Bytovia remisuje w Grodzisku Wielkopolskim z Wartą

    Bytovia remisuje w Grodzisku Wielkopolskim z Wartą

    Dziurek / Shutterstock.com

    Dziurek / Shutterstock.com

    Wczoraj rozegrano zaległe spotkanie w ramach piątej kolejki Fortuna 1. Ligi.

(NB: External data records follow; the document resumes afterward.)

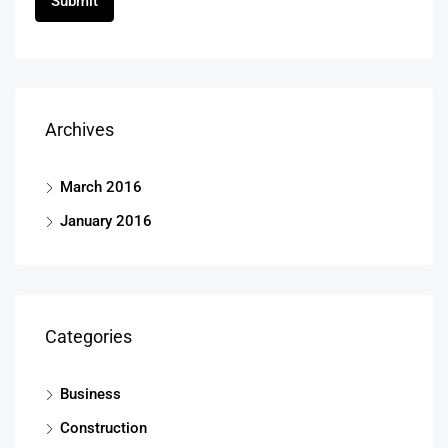
Archives
March 2016
January 2016
Categories
Business
Construction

    W meczu tym, który odbył się w Grodzisku Wielkopolskim, Warta Poznań zremisowała z Bytovią Bytów 2:2.

    Zmiana właściciela

    W ostatnich kilkunastu dniach głośno było o tym, że Warta zostanie przejęta przez nowego właściciela. Ostatecznie tak się stało i w końcu zawodnicy powinni krok po kroku mieć uregulowane zaległości finansowe. Obecnie stadion w Poznaniu, na którym Zieloni w poprzednim sezonie rozgrywali swoje mecze, jest remontowany, aby już niedługo gościć pierwszoligowe zmagania. Z tego względu mecz piątej kolejki pomiędzy Wartą a Bytovią nie odbył się w pierwotnym terminie, jakim był 18 sierpnia. Ostatecznie ustalono, że tak jak i poprzednie domowe mecze Warty w tym sezonie, tak i ten odbędzie się w Grodzisku Wielkopolskim, ponieważ ten stadion Poznaniacy postanowili wynajmować.

    Gospodarze byli lepsi

    Już w pierwszej połowie lepsze wrażenie po sobie pozostawiła Warta. Zieloni oddali aż 5 celnych strzałów na bramkę rywala, natomiast goście tylko jeden. To jednak właśnie piłka po tym strzale wpadła do siatki gospodarzy, dzięki czemu jeszcze przed przerwą Bytovia objęła prowadzenie. Autorem gola był pochodzący z Poznania Filip Burkhardt. Po zmianie stron Warta w końcu zdołała wyrównać. W 68. minucie Niklas Zulciak dał gospodarzom remis, jednak kilka minut później Bytovia otrzymała od sędziego rzut karny. Do piłki ustawionej na 11 metrze podszedł Łukasz Wróbel i dzięki tej bramce Bytowianie ponownie wyszli na prowadzenie. W końcówce spotkania goście cofnęli się, a Warta za wszelką cenę dążyła do wygranej.

    Pechowy gol

    W 83. minucie strzelec bramki na 2:1 zdobył kolejnego gola, jednak tym razem pokonał własnego bramkarza. W dalszej części gry więcej goli już nie zobaczyliśmy, dzięki czemu każda z ekip zdobyła ostatecznie po punkcie. Dzięki remisowi Bytovia wskoczyła na drugie miejsce w tabeli, które premiowane jest awansem do Ekstraklasy. Warta po niezłym początku sezonu zajmuje dopiero czternastą lokatę, jednak ma do rozegrania jeszcze zaległe spotkanie ze Stomilem Olszytyn. Już pojutrze odbędą się kolejne spotkania tych zespołów w pierwszej lidze. Warta ponownie w Grodzisku Wielkopolskim podejmie Sandecję Nowy Sącz, a Bytovia zagra z GKS-em Tychy. Aż sześć meczów zostało odwołanych z powodu powołań piłkarzy występujących w klubach do swoich reprezentacji narodowych.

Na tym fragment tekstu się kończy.